Theorie geïntegreerd in de methode
In het vioolboek wordt alle theorie die in de stukken aan de orde komt op een begrijpelijke manier uitgelegd. Extra oefenstof vind je op de werkbladen waarnaar in het vioolboek verwezen wordt. Notenlezen kan op een speelse manier geoefend worden met de spelletjes op de website én met de apart verkrijgbare flitskaarten.
In Deel 2 komt het lezen van voortekens en het lezen van verschillende maatsoorten uitgebreid aan de orde.
In Deel 3 worden de intervallen, de toonsoorten en de majeur- en mineurtoonladders met hun voortekens behandeld. Met de theorie die in de methode aangeboden wordt, verwerven de leerlingen genoeg bagage om zelfstandig te kunnen musiceren.
Laag instapniveau: ‘Zo speel ik viool’ in kleuterlessen en in de auditieve fase
Zo speel ik viool heeft een laag instapniveau. Dat maakt de methode heel geschikt om te gebruiken met jonge leerlingen. Kinderen van groep 1 en 2 van de basisschool kunnen al prima werken met Zo speel ik viool.
De ritmekaartjes vormen flexibel en speels oefenmateriaal om vijf basisritmes aan te leren. Ze kunnen gebruikt worden om de fase van woordritmes op één snaar naar eigen inzicht te verlengen, als de leerlingen nog niet toe zijn aan snaarwisselingen.

Gestelde opgave: Welke onderwerpen worden volgens het tekstfragment in Deel 3 behandeld? Het materiaal hierna komt uit een andere bron dan het tekstfragment.

Getoonde gegevens:
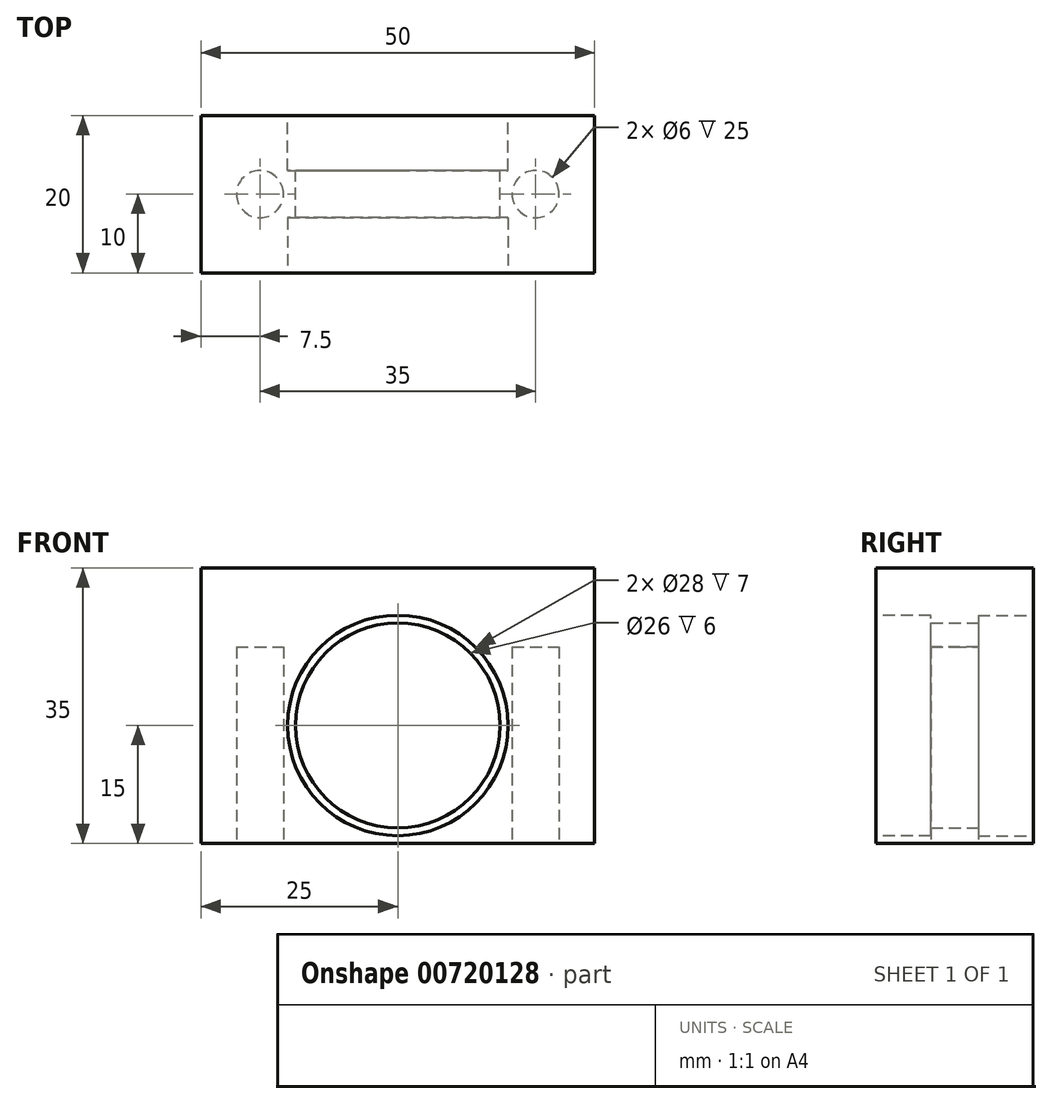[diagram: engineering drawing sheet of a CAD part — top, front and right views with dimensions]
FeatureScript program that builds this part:
annotation { "Feature Type Name" : "Feature", "Feature Type Description" : "" }
export const myFeature = defineFeature(function(context is Context, id is Id, definition is map)
    precondition{}
    {
        {
            var Q0;
            Q0=qCreatedBy(makeId("Front.planeOp"),FACE);
            var sketch = newSketch(context, id + "F0", { "sketchPlane" : qUnion([Q0])});
            skLineSegment(sketch, "E0.bottom", {"start": v(0, 0) * mm, "end": v(50, 0) * mm});
            skLineSegment(sketch, "E0.top", {"start": v(0, 35) * mm, "end": v(50, 35) * mm});
            skLineSegment(sketch, "E0.left", {"start": v(0, 0) * mm, "end": v(0, 35) * mm});
            skLineSegment(sketch, "E0.right", {"start": v(50, 0) * mm, "end": v(50, 35) * mm});
            skSolve(sketch);
        }
        {
            var Q0;
            Q0=makeQuery(id+"F0.imprint","IMPRINT",FACE,{"disambiguationData":[TD([[makeQuery(id+"F0.imprint","IMPRINT",EDGE,{"derivedFrom":sQuery(id+"F0.wireOp",EDGE,"E0.bottom")}),1.0]])]});
            extrude(context, id + "F1", {"entities" : qUnion([Q0]), "depth" : 20 * mm, "offsetDistance" : 25 * mm});
        }
        {
            var Q0;
            Q0=makeQuery(id+"F1.opExtrude","CAP_FACE",FACE,{"disambiguationData":[OSD([sQuery(id+"F0.wireOp",EDGE,"E0.bottom"),sQuery(id+"F0.wireOp",EDGE,"E0.top"),sQuery(id+"F0.wireOp",EDGE,"E0.left"),sQuery(id+"F0.wireOp",EDGE,"E0.right")])],"isStart":false});
            var sketch = newSketch(context, id + "F2", { "sketchPlane" : qUnion([Q0])});
            skCircle(sketch, "E1", {"center": v(25, 15) * mm, "radius": 14 * mm});
            skPoint(sketch, "E1.centerSnap0", {"position": v(25, 0) * mm});
            skSolve(sketch);
        }
        {
            var Q0;
            Q0=makeQuery(id+"F2.imprint","IMPRINT",FACE,{"disambiguationData":[TD([[makeQuery(id+"F2.imprint","IMPRINT",EDGE,{"derivedFrom":sQuery(id+"F2.wireOp",EDGE,"E1")}),1.0]])]});
            extrude(context, id + "F3", {"entities" : qUnion([Q0]), "operationType" : NewBodyOperationType.REMOVE, "oppositeDirection" : true, "depth" : 7 * mm, "offsetDistance" : 25 * mm});
        }
        {
            var Q0;
            Q0=makeQuery(id+"F1.opExtrude","CAP_FACE",FACE,{"disambiguationData":[OSD([sQuery(id+"F0.wireOp",EDGE,"E0.bottom"),sQuery(id+"F0.wireOp",EDGE,"E0.top"),sQuery(id+"F0.wireOp",EDGE,"E0.left"),sQuery(id+"F0.wireOp",EDGE,"E0.right")])],"isStart":true});
            var sketch = newSketch(context, id + "F4", { "sketchPlane" : qUnion([Q0])});
            skCircle(sketch, "E2", {"center": v(-25, 15) * mm, "radius": 14 * mm});
            skPoint(sketch, "E2.centerSnap0", {"position": v(-25, 0) * mm});
            skSolve(sketch);
        }
        {
            var Q0;
            Q0=makeQuery(id+"F4.imprint","IMPRINT",FACE,{"disambiguationData":[TD([[makeQuery(id+"F4.imprint","IMPRINT",EDGE,{"derivedFrom":sQuery(id+"F4.wireOp",EDGE,"E2")}),1.0]])]});
            extrude(context, id + "F5", {"entities" : qUnion([Q0]), "operationType" : NewBodyOperationType.REMOVE, "oppositeDirection" : true, "depth" : 7 * mm, "offsetDistance" : 25 * mm});
        }
        {
            var Q0;
            Q0=makeQuery(id+"F5.boolean.opBoolean","COPY",FACE,{"derivedFrom":makeQuery(id+"F5.opExtrude","CAP_FACE",FACE,{"disambiguationData":[OSD([sQuery(id+"F4.wireOp",EDGE,"E2")])],"isStart":false})});
            var sketch = newSketch(context, id + "F6", { "sketchPlane" : qUnion([Q0])});
            skCircle(sketch, "E3", {"center": v(-25, 15) * mm, "radius": 13 * mm});
            skSolve(sketch);
        }
        {
            var Q0;
            Q0=makeQuery(id+"F6.imprint","IMPRINT",FACE,{"disambiguationData":[TD([[makeQuery(id+"F6.imprint","IMPRINT",EDGE,{"derivedFrom":sQuery(id+"F6.wireOp",EDGE,"E3")}),1.0]])]});
            extrude(context, id + "F7", {"entities" : qUnion([Q0]), "operationType" : NewBodyOperationType.REMOVE, "endBound" : BoundingType.THROUGH_ALL, "oppositeDirection" : true, "depth" : 25 * mm, "offsetDistance" : 25 * mm});
        }
        {
            var Q0;
            Q0=makeQuery(id+"F1.opExtrude","SWEPT_FACE",FACE,{"disambiguationData":[OSD([sQuery(id+"F0.wireOp",EDGE,"E0.bottom")])]});
            var sketch = newSketch(context, id + "F8", { "sketchPlane" : qUnion([Q0])});
            skCircle(sketch, "E4", {"center": v(7.5, 10) * mm, "radius": 3 * mm});
            skPoint(sketch, "E4.centerSnap0", {"position": v(0, 10) * mm});
            skCircle(sketch, "E5", {"center": v(42.5, 10) * mm, "radius": 3 * mm});
            skSolve(sketch);
        }
        {
            var Q0;
            Q0=makeQuery(id+"F8.imprint","IMPRINT",FACE,{"disambiguationData":[TD([[makeQuery(id+"F8.imprint","IMPRINT",EDGE,{"derivedFrom":sQuery(id+"F8.wireOp",EDGE,"E4")}),1.0]])]});
            var Q1;
            Q1=makeQuery(id+"F8.imprint","IMPRINT",FACE,{"disambiguationData":[TD([[makeQuery(id+"F8.imprint","IMPRINT",EDGE,{"derivedFrom":sQuery(id+"F8.wireOp",EDGE,"E5")}),1.0]])]});
            extrude(context, id + "F9", {"entities" : qUnion([Q0, Q1]), "operationType" : NewBodyOperationType.REMOVE, "oppositeDirection" : true, "depth" : 25 * mm, "offsetDistance" : 25 * mm});
        }
    });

Antwoord opgave: In Deel 3 worden de intervallen, de toonsoorten en de majeur- en mineurtoonladders met hun voortekens behandeld.